0

On using PARTITIONED BY or CLUSTERED BY keywords while creating Hive tables, hive would create separate files corresponding to each partition or bucket. But for external tables is this still valid. As my understanding is data files corresponding to external files are not managed by hive. So does hive create additional files corresponding to each partition or bucket and move corresponding data in to these files.

Edit - Adding details.
Few extracts from "Hadoop: Definitive Guide" - "Chapter 17: Hive"
CREATE TABLE logs (ts BIGINT, line STRING) PARTITIONED BY (dt STRING, country STRING);

When we load data into a partitioned table, the partition values are specified explicitly:

LOAD DATA LOCAL INPATH 'input/hive/partitions/file1' INTO TABLE logs PARTITION (dt='2001-01-01', country='GB');

At the filesystem level, partitions are simply nested sub directories of the table directory. After loading a few more files into the logs table, the directory structure might look like this:

PartitionedTable_HiveWarehouseDirectoryListing

The above table was obviously a managed table, so hive had the ownership of data and created a directory structure for each partition as in the above tree structure.

In case of external table
CREATE EXTERNAL TABLE logs (ts BIGINT, line STRING) PARTITIONED BY (dt STRING, country STRING);
Followed by same set of load operations -
LOAD DATA LOCAL INPATH 'input/hive/partitions/file1' INTO TABLE logs PARTITION (dt='2001-01-01', country='GB');

How will hive handle these partitions. As for external tables with out partition, hive will simply point to the data file and fetch any query result by parsing the data file. But in case of loading data in to a partitioned external table, where are the partitions created.

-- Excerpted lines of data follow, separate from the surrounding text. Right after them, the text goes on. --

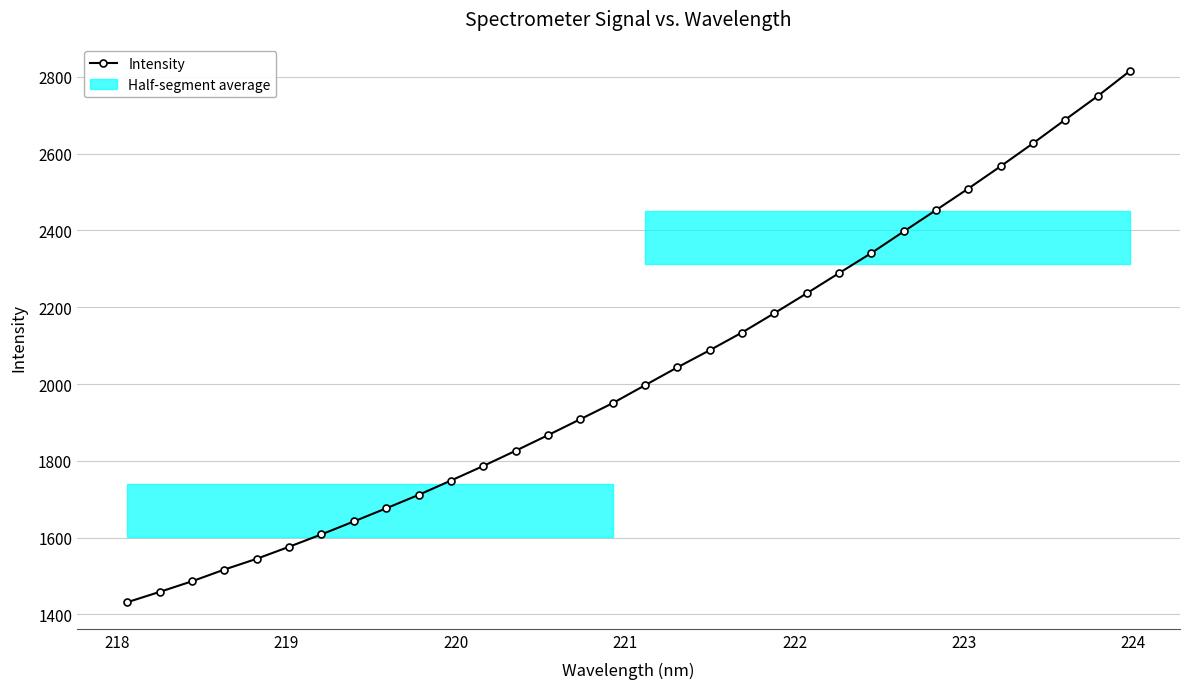

What is the highest value of the Intensity series?

2815.5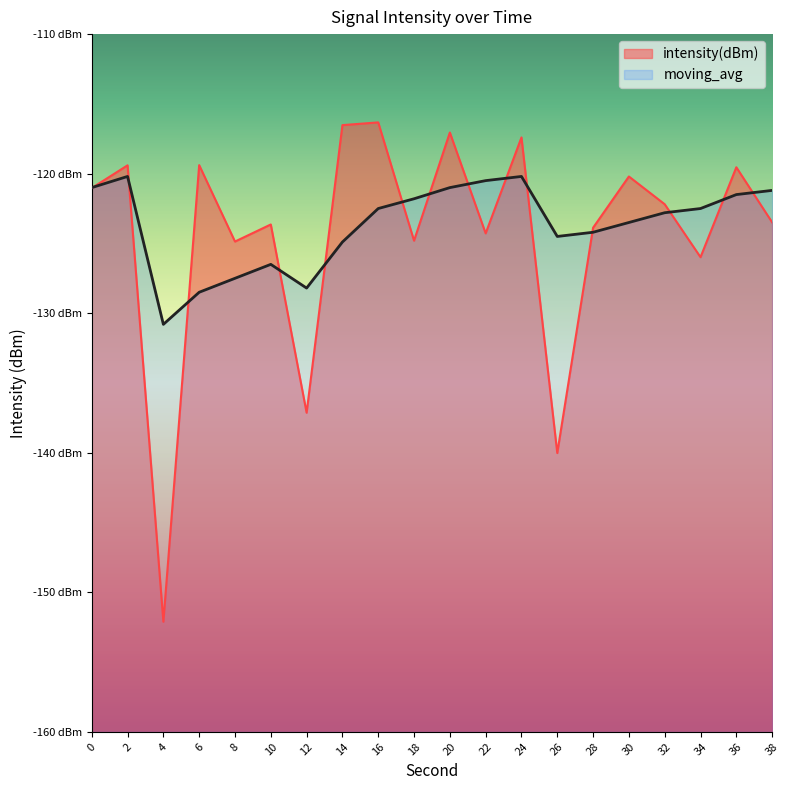

Between 30 and 16, which is larger?

16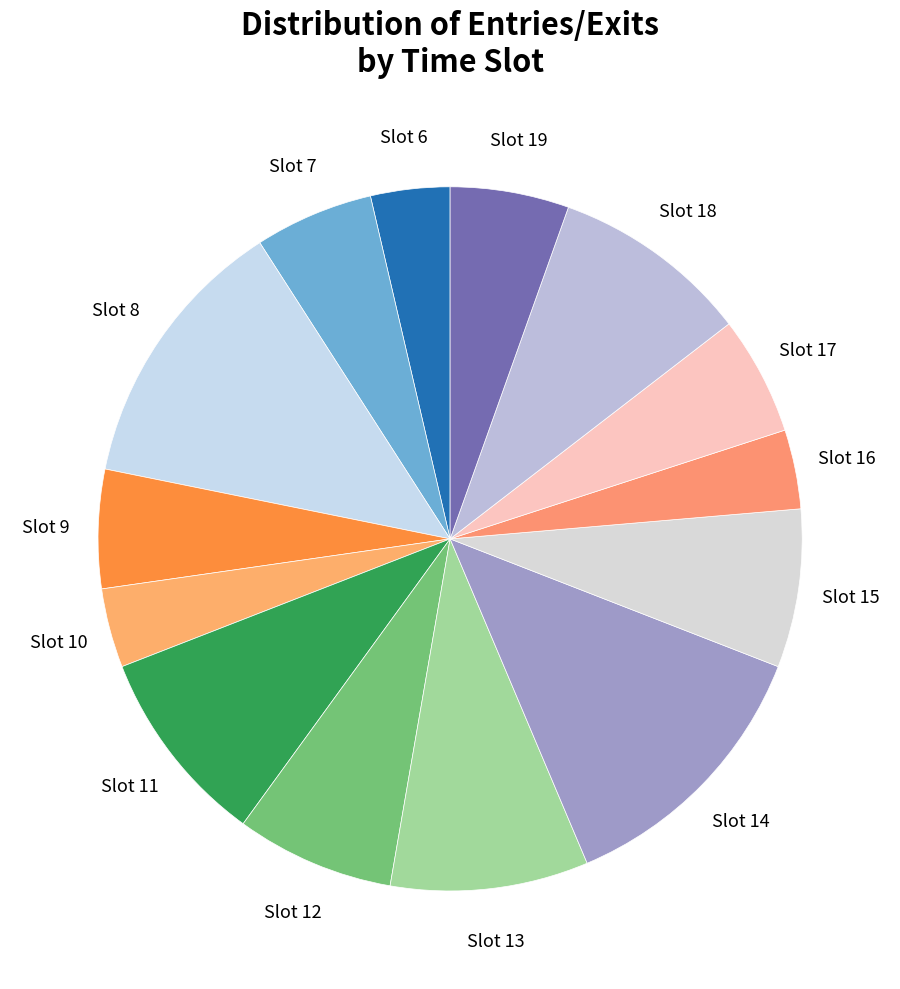

Does any single category account for the majority?

No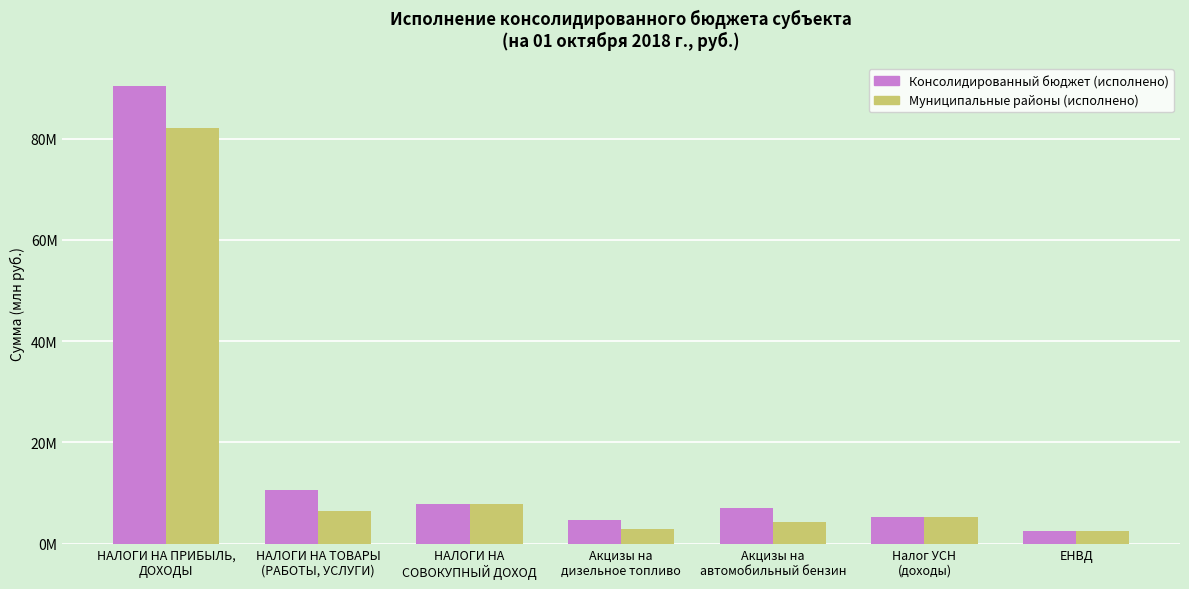

Which series has the largest total across all categories?

Консолидированный бюджет (исполнено)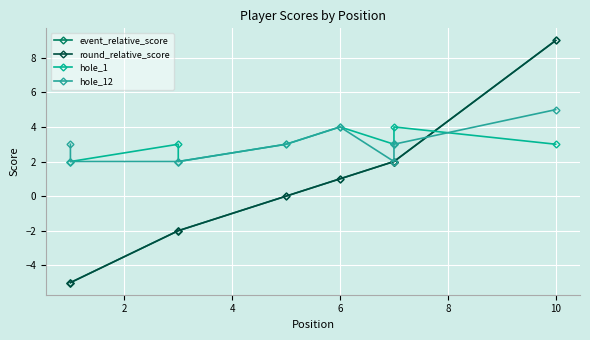

True or false: hole_12 has a value of 3 at 4.

False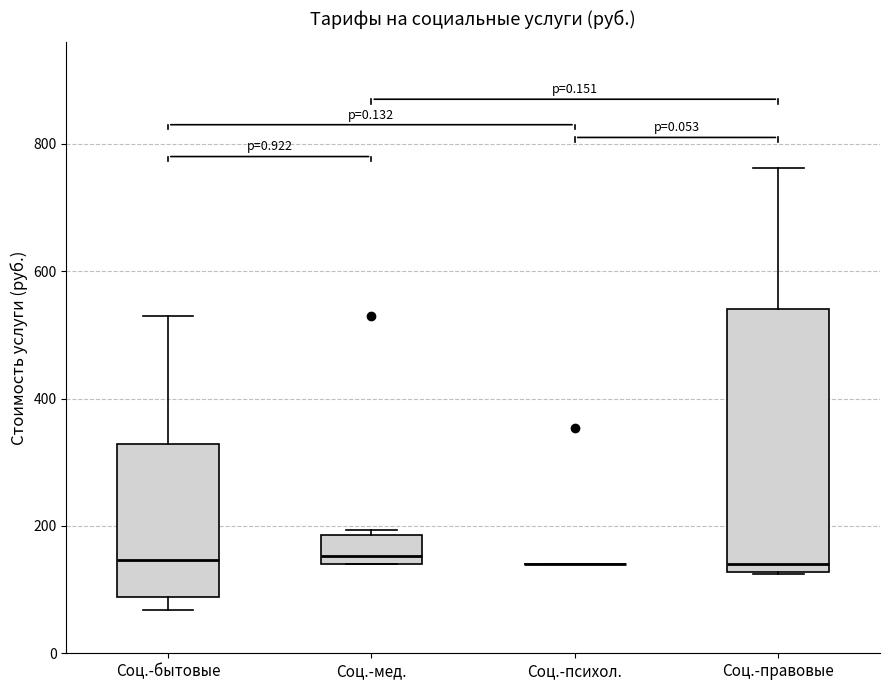

Comparing the boxes themselves (not the whiskers), which one is the tallest?

Соц.-правовые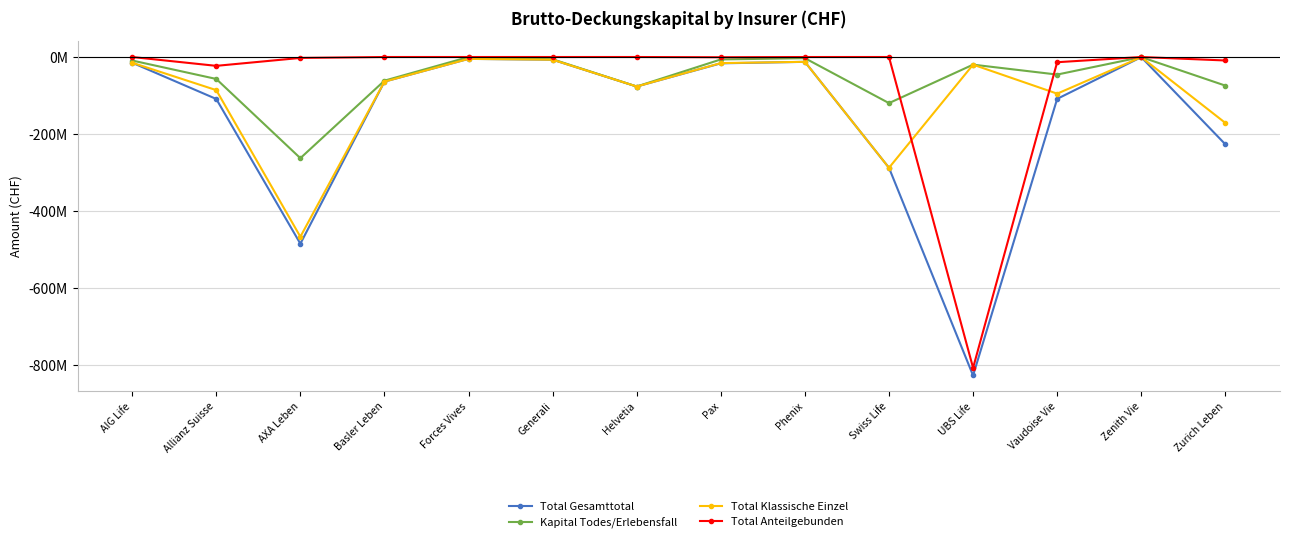

Reading left to right, list all the values displayed in this chart.

Total Gesamttotal: -14851129	-108986999	-484781629	-63938131	-4834631	-7034298	-76613566	-16399826	-12556586	-287692082	-827005435	-108697694	-330416	-226727269
Kapital Todes/Erlebensfall: -9119085	-56998775	-262708558	-61432716	0	-5901515	-76613566	-6334788	-3050140	-119743924	-19848833	-45604876	-233640	-74282477
Total Klassische Einzel: -14851129	-86020669	-466723467	-63938131	-4834631	-7034298	-76613566	-15777794	-12514082	-287692082	-19848833	-95173841	-330416	-171183255
Total Anteilgebunden: 0	-22966330	-2373572	0	0	0	0	-622032	-42504	0	-807156602	-13523853	0	-9038747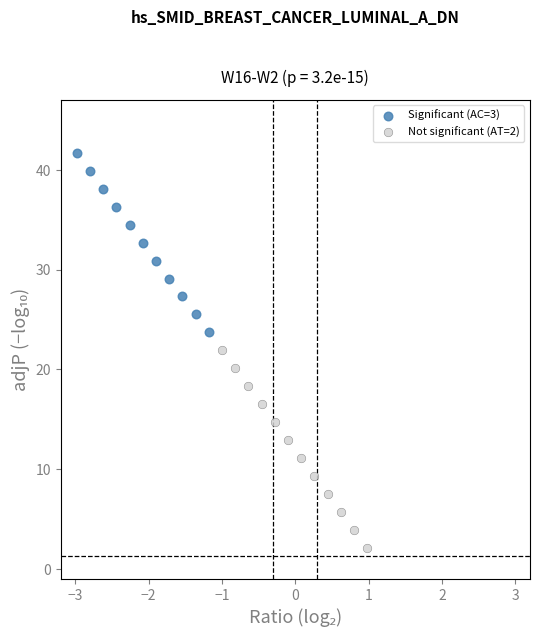

Which series contains the highest Y value?

Significant (AC=3)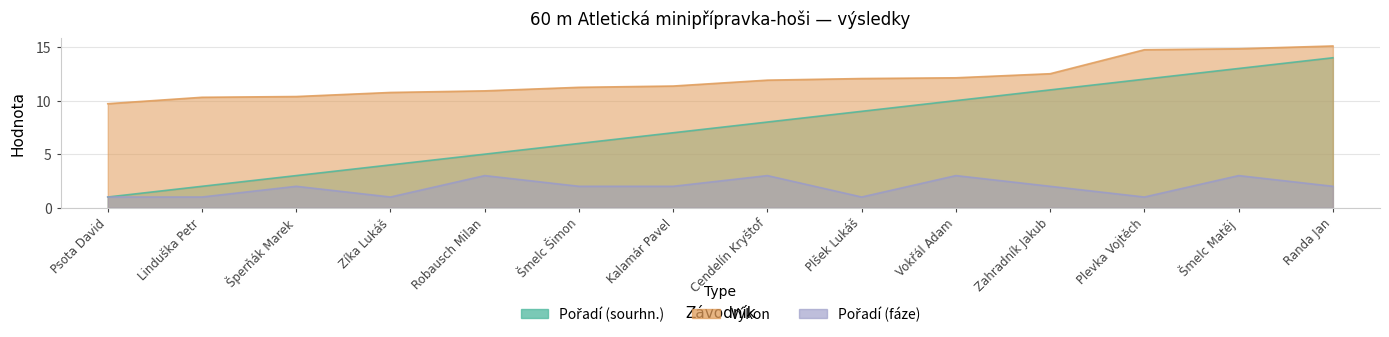

Reading right to left, list all the values displayed in this chart.

Pořadí (sourhn.): 14.0	13.0	12.0	11.0	10.0	9.0	8.0	7.0	6.0	5.0	4.0	3.0	2.0	1.0
Výkon: 15.1	14.8	14.8	12.5	12.1	12.1	11.9	11.4	11.2	10.9	10.8	10.4	10.3	9.7
Pořadí (fáze): 2.0	3.0	1.0	2.0	3.0	1.0	3.0	2.0	2.0	3.0	1.0	2.0	1.0	1.0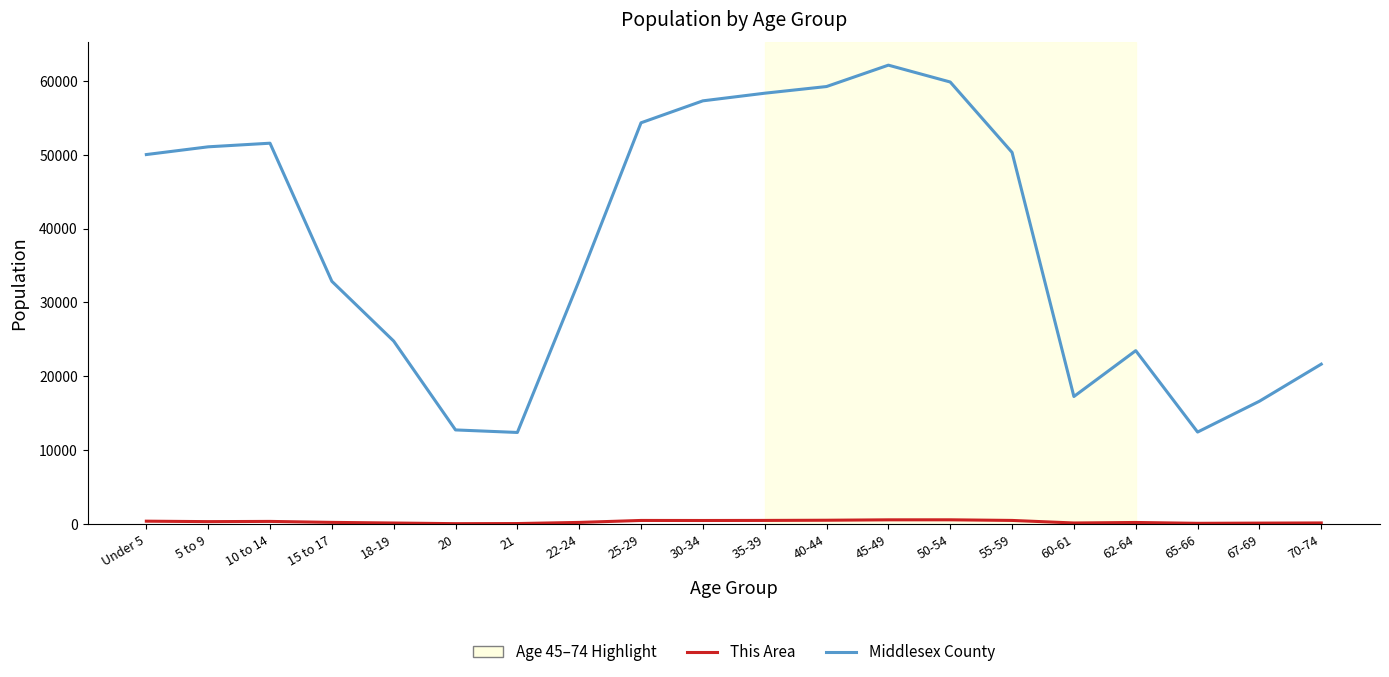

What is the difference between the maximum and minimum values in the Middlesex County series?

49700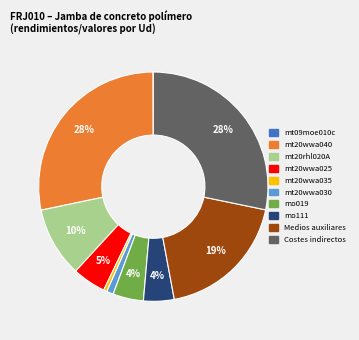

Is Medios auxiliares the majority of the pie?

No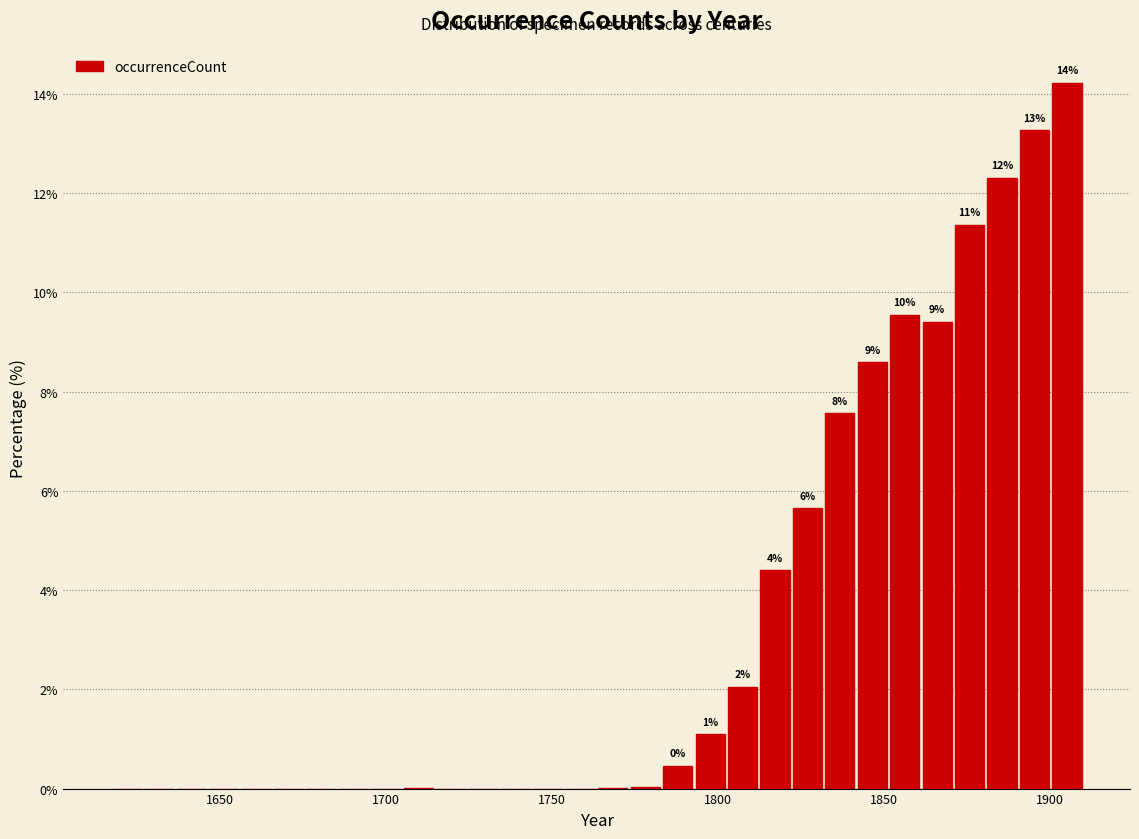

Read against the x-axis, roughly where is the centre of the tallest bar?

1905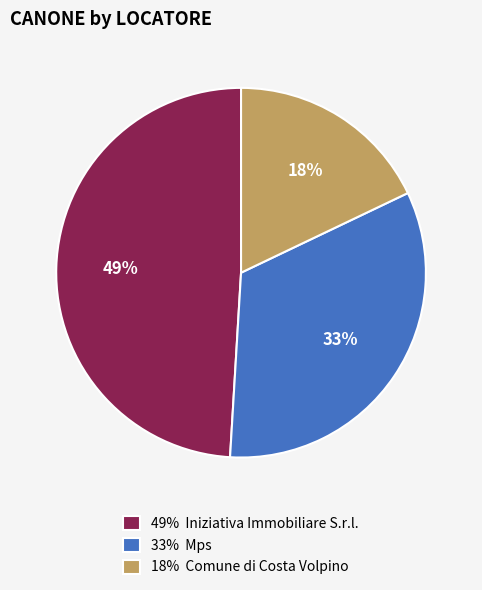

True or false: 49% Iniziativa Immobiliare S.r.l. accounts for 49% of the total.

True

Hope fully in hive warehouse? Can someone support or clarify this?

user4157124
  • 2,809
  • 13
  • 27
  • 42

2 Answers2

0

Suppose partitioning on date as this is a common thing to do.

CREATE EXTERNAL TABLE mydatabase.mytable (
    var1   double
  , var2   INT
  , date   String
)
PARTITIONED BY (date String)
LOCATION '/user/location/wanted/';

Then add all your partitions;

ALTER TABLE mytable ADD PARTITION( date = '2017-07-27' );
ALTER TABLE mytable ADD PARTITION( date = '2017-07-28' );

So on and so forth.

Finally you can add your data in the proper location. You will have an external partitioned file.

invoketheshell
  • 3,819
  • 2
  • 20
  • 35
  • my understanding was Hive will not have ownership of data files which are referred by external tables. So which process will partition the data file (In case of managed tables, Hive will partition the data while its loading the data file and save them in it's warehouse directory. ). Could you explain the process in bit more detail. Sorry but I just get half of the picture. –  Jun 27 '17 at 20:53
  • You can create an external table that is partitioned. Using Alter table and add partition places the file structure in hdfs and hive for the partitions. Then you can -put your data into the proper location. Often there are automated processes that will place batch data into a partition every so often during the day. Then if someone decides to drop table the data won't be lost. You can build a partitioned table as shown above. – invoketheshell Jun 27 '17 at 20:58
  • might be the question needed bit more explanation. So added it. –  Jun 29 '17 at 13:43
  • it's better to run "hive msck repair table tablename" if possible, so it adds all the missing partitions automatically – blade Dec 08 '19 at 21:29
0

There is an easy way to do this. Create your External Hive table first.

CREATE EXTERNAL TABLE database.table (
    id integer,
    name string
)
PARTITIONED BY (country String)
LOCATION 'xxxx';

Next you have to run a MSCK command (metastore consistency check)

 msck repair table database.table

This command will recover all partitions that are available in your path and update the metastore. Now, if you run your query against your table, data from all partitions will be retrieved.

Tharun Kumar
  • 363
  • 3
  • 5